Your goal: Rewrite the article about Xiaomi's CEO, beginning at the words "Xiaomi CEO Tries" and stopping after "reception from investors.", and swap "freshman" for "first-year student".

Extract to read:
Xiaomi CEO Tries to Follow in Steve Jobs’ Footsteps
When Lei Jun was a freshman at Wuhan University in 1988, he read a book on Silicon Valley and how it had nurtured many leading high-tech entrepreneurs, including Apple Inc. co-founder Steve Jobs.
The current CEO of Xiaomi Corp., which aspires to become the Apple of China, was so impressed that he couldn’t sleep for several nights and had to walk around campus just to calm his excitement. Lei is likely feeling similar butterflies in his stomach this week, as his company on Monday will debut shares in Hong Kong in one of the world’s largest high-tech initial public offerings (IPOs) in years, despite a tepid reception from investors.
“I thought to myself that I wanted to be a great man” like Jobs, Lei recalled of his early impressions of Apple and Jobs during a talk in Taipei in 2015. Then 46, Lei made those remarks the same year he was named as one of the world’s “100 Most Influential People” by Time magazine, alongside Apple CEO Tim Cook. A year earlier, he had been named Forbes Asia’s Businessman of The Year.
Fast-forward three years to the eve of Xiaomi’s $4.7 billion IPO, with the company now boasting a presence in 74 countries and regions, from Thailand to France. It ranks as the world’s fourth-largest smartphone brand, behind only well-established giants Samsung Electronics Co. Ltd. and Apple, as well as Chinese rival Huawei Technologies Co. Ltd.
Smartphones aside, Lei has also staked his reputation on trying to build something bigger, with promises of creating a “Mi ecosystem,” offering a wide array of “smart” lifestyle products with everything from robot cleaners to air purifiers, water boilers, sport shoes and even suitcases.

Dataset extract:
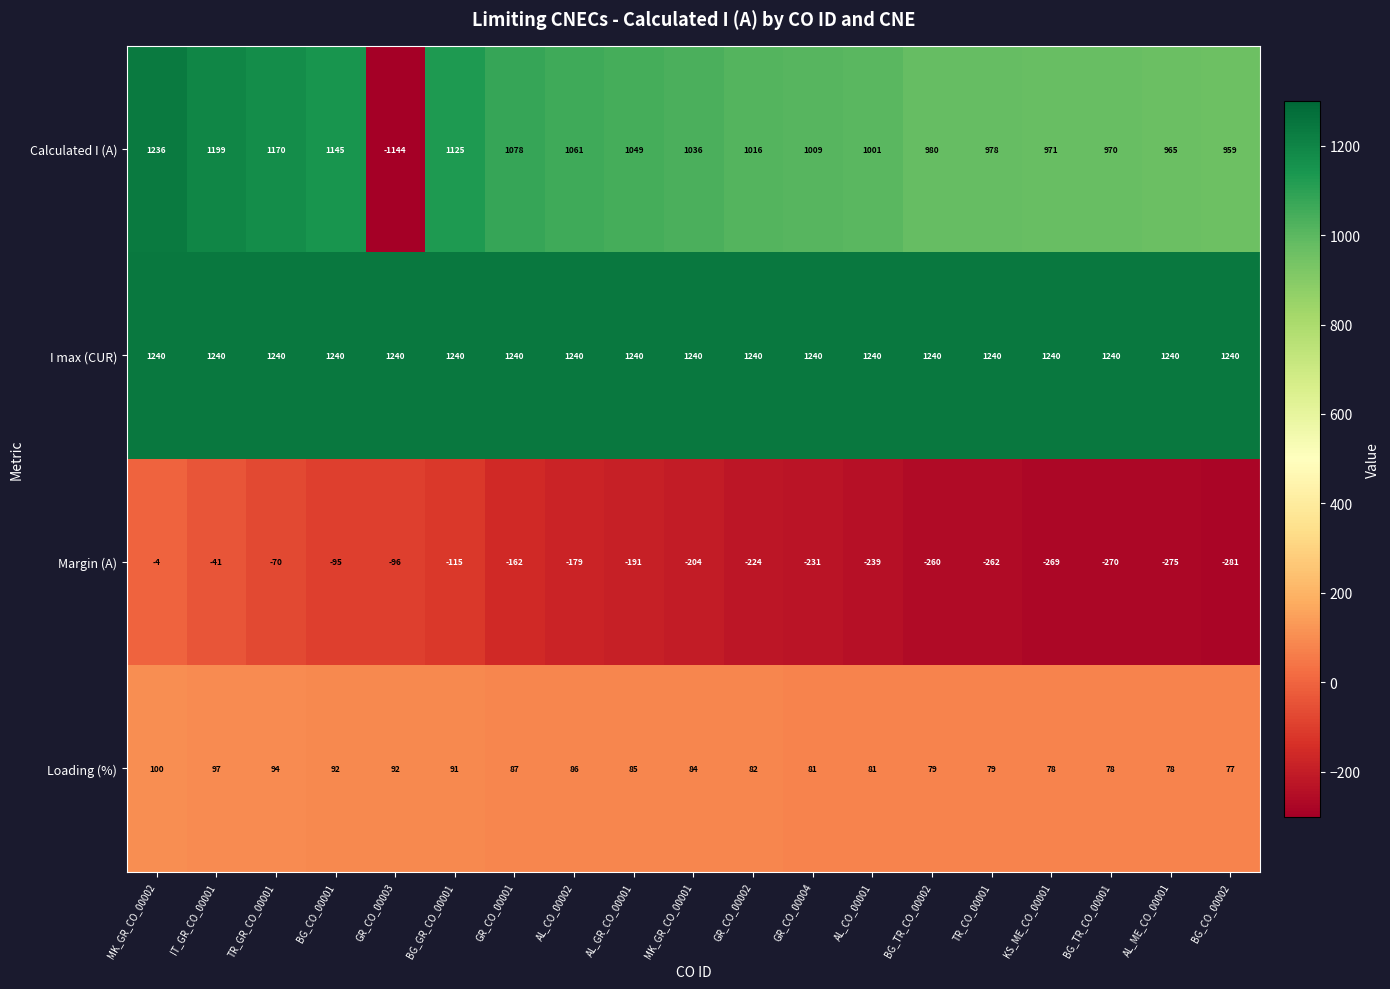

Is it true that Margin (A) equals -115 at BG_GR_CO_00001?

True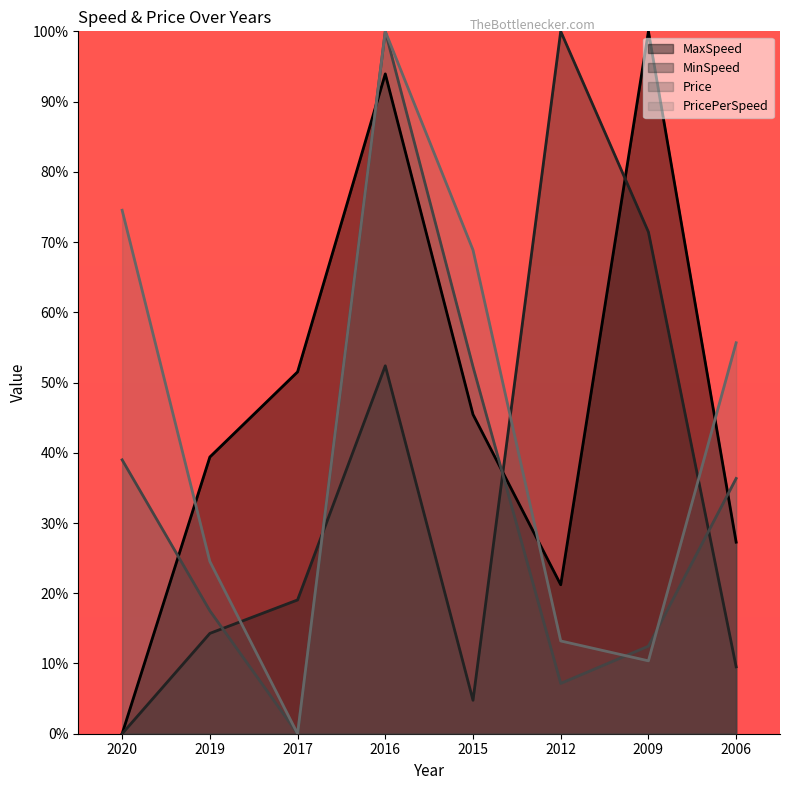

The Price (line) series shows 12.5 at 2009. True or false?

True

Result:
Xiaomi CEO Tries to Follow in Steve Jobs’ Footsteps
When Lei Jun was a first-year student at Wuhan University in 1988, he read a book on Silicon Valley and how it had nurtured many leading high-tech entrepreneurs, including Apple Inc. co-founder Steve Jobs.
The current CEO of Xiaomi Corp., which aspires to become the Apple of China, was so impressed that he couldn’t sleep for several nights and had to walk around campus just to calm his excitement. Lei is likely feeling similar butterflies in his stomach this week, as his company on Monday will debut shares in Hong Kong in one of the world’s largest high-tech initial public offerings (IPOs) in years, despite a tepid reception from investors.